YOUR TASK. The answer must be only the lines below from the one holding "ute og tilbyr" down to the one holding "了解をもらって、じゃあ地元からは", ends included, printed exactly; please omit all pictures.

Data excerpts
== Segment start ==
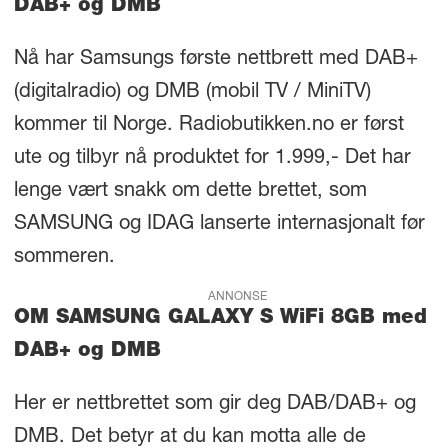
DAB+ og DMB
Nå har Samsungs første nettbrett med DAB+
(digitalradio) og DMB (mobil TV / MiniTV)
kommer til Norge. Radiobutikken.no er først
ute og tilbyr nå produktet for 1.999,- Det har
lenge vært snakk om dette brettet, som
SAMSUNG og IDAG lanserte internasjonalt før
sommeren.
ANNONSE
OM SAMSUNG GALAXY S WiFi 8GB med
DAB+ og DMB
Her er nettbrettet som gir deg DAB/DAB+ og
DMB. Det betyr at du kan motta alle de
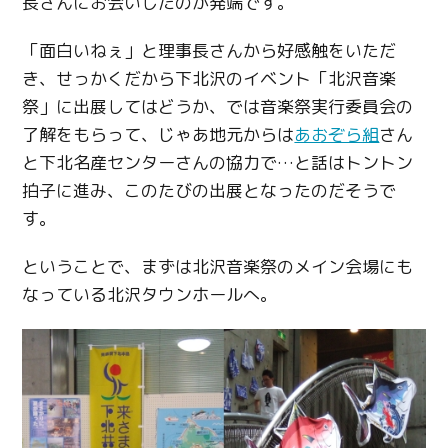
長さんにお会いしたのが発端です。
「面白いねぇ」と理事長さんから好感触をいただ
き、せっかくだから下北沢のイベント「北沢音楽
祭」に出展してはどうか、では音楽祭実行委員会の
了解をもらって、じゃあ地元からは
あおぞら組
さん
と下北名産センターさんの協力で…と話はトントン
拍子に進み、このたびの出展となったのだそうで
す。
ということで、まずは北沢音楽祭のメイン会場にも
なっている北沢タウンホールへ。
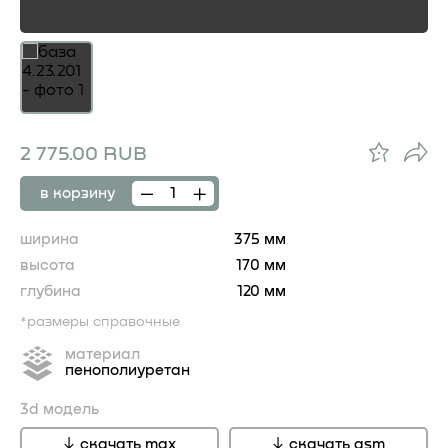
2 775.00 RUB
в корзину
ширина
375 мм
высота
170 мм
глубина
120 мм
*размеры справочные
материал
пенополиуретан
3d модель
скачать max
скачать gsm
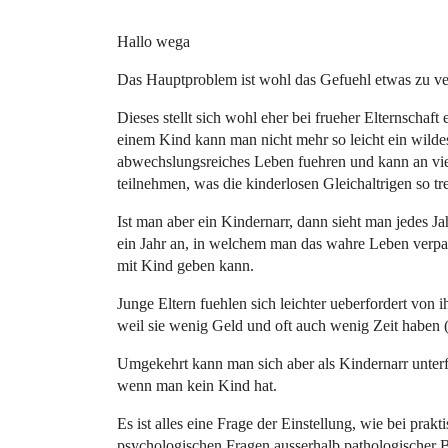
Hallo wega
Das Hauptproblem ist wohl das Gefuehl etwas zu ve
Dieses stellt sich wohl eher bei frueher Elternschaft 
einem Kind kann man nicht mehr so leicht ein wilde
abwechslungsreiches Leben fuehren und kann an vi
teilnehmen, was die kinderlosen Gleichaltrigen so tr
Ist man aber ein Kindernarr, dann sieht man jedes J
ein Jahr an, in welchem man das wahre Leben verpas
mit Kind geben kann.
Junge Eltern fuehlen sich leichter ueberfordert von 
weil sie wenig Geld und oft auch wenig Zeit haben
Umgekehrt kann man sich aber als Kindernarr unterf
wenn man kein Kind hat.
Es ist alles eine Frage der Einstellung, wie bei prakti
psychologischen Fragen ausserhalb pathologischer B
== Segment end ==
EXERCISE SOLUTION.
ute og tilbyr nå produktet for 1.999,- Det har
lenge vært snakk om dette brettet, som
SAMSUNG og IDAG lanserte internasjonalt før
sommeren.
ANNONSE
OM SAMSUNG GALAXY S WiFi 8GB med
DAB+ og DMB
Her er nettbrettet som gir deg DAB/DAB+ og
DMB. Det betyr at du kan motta alle de
長さんにお会いしたのが発端です。
「面白いねぇ」と理事長さんから好感触をいただ
き、せっかくだから下北沢のイベント「北沢音楽
祭」に出展してはどうか、では音楽祭実行委員会の
了解をもらって、じゃあ地元からは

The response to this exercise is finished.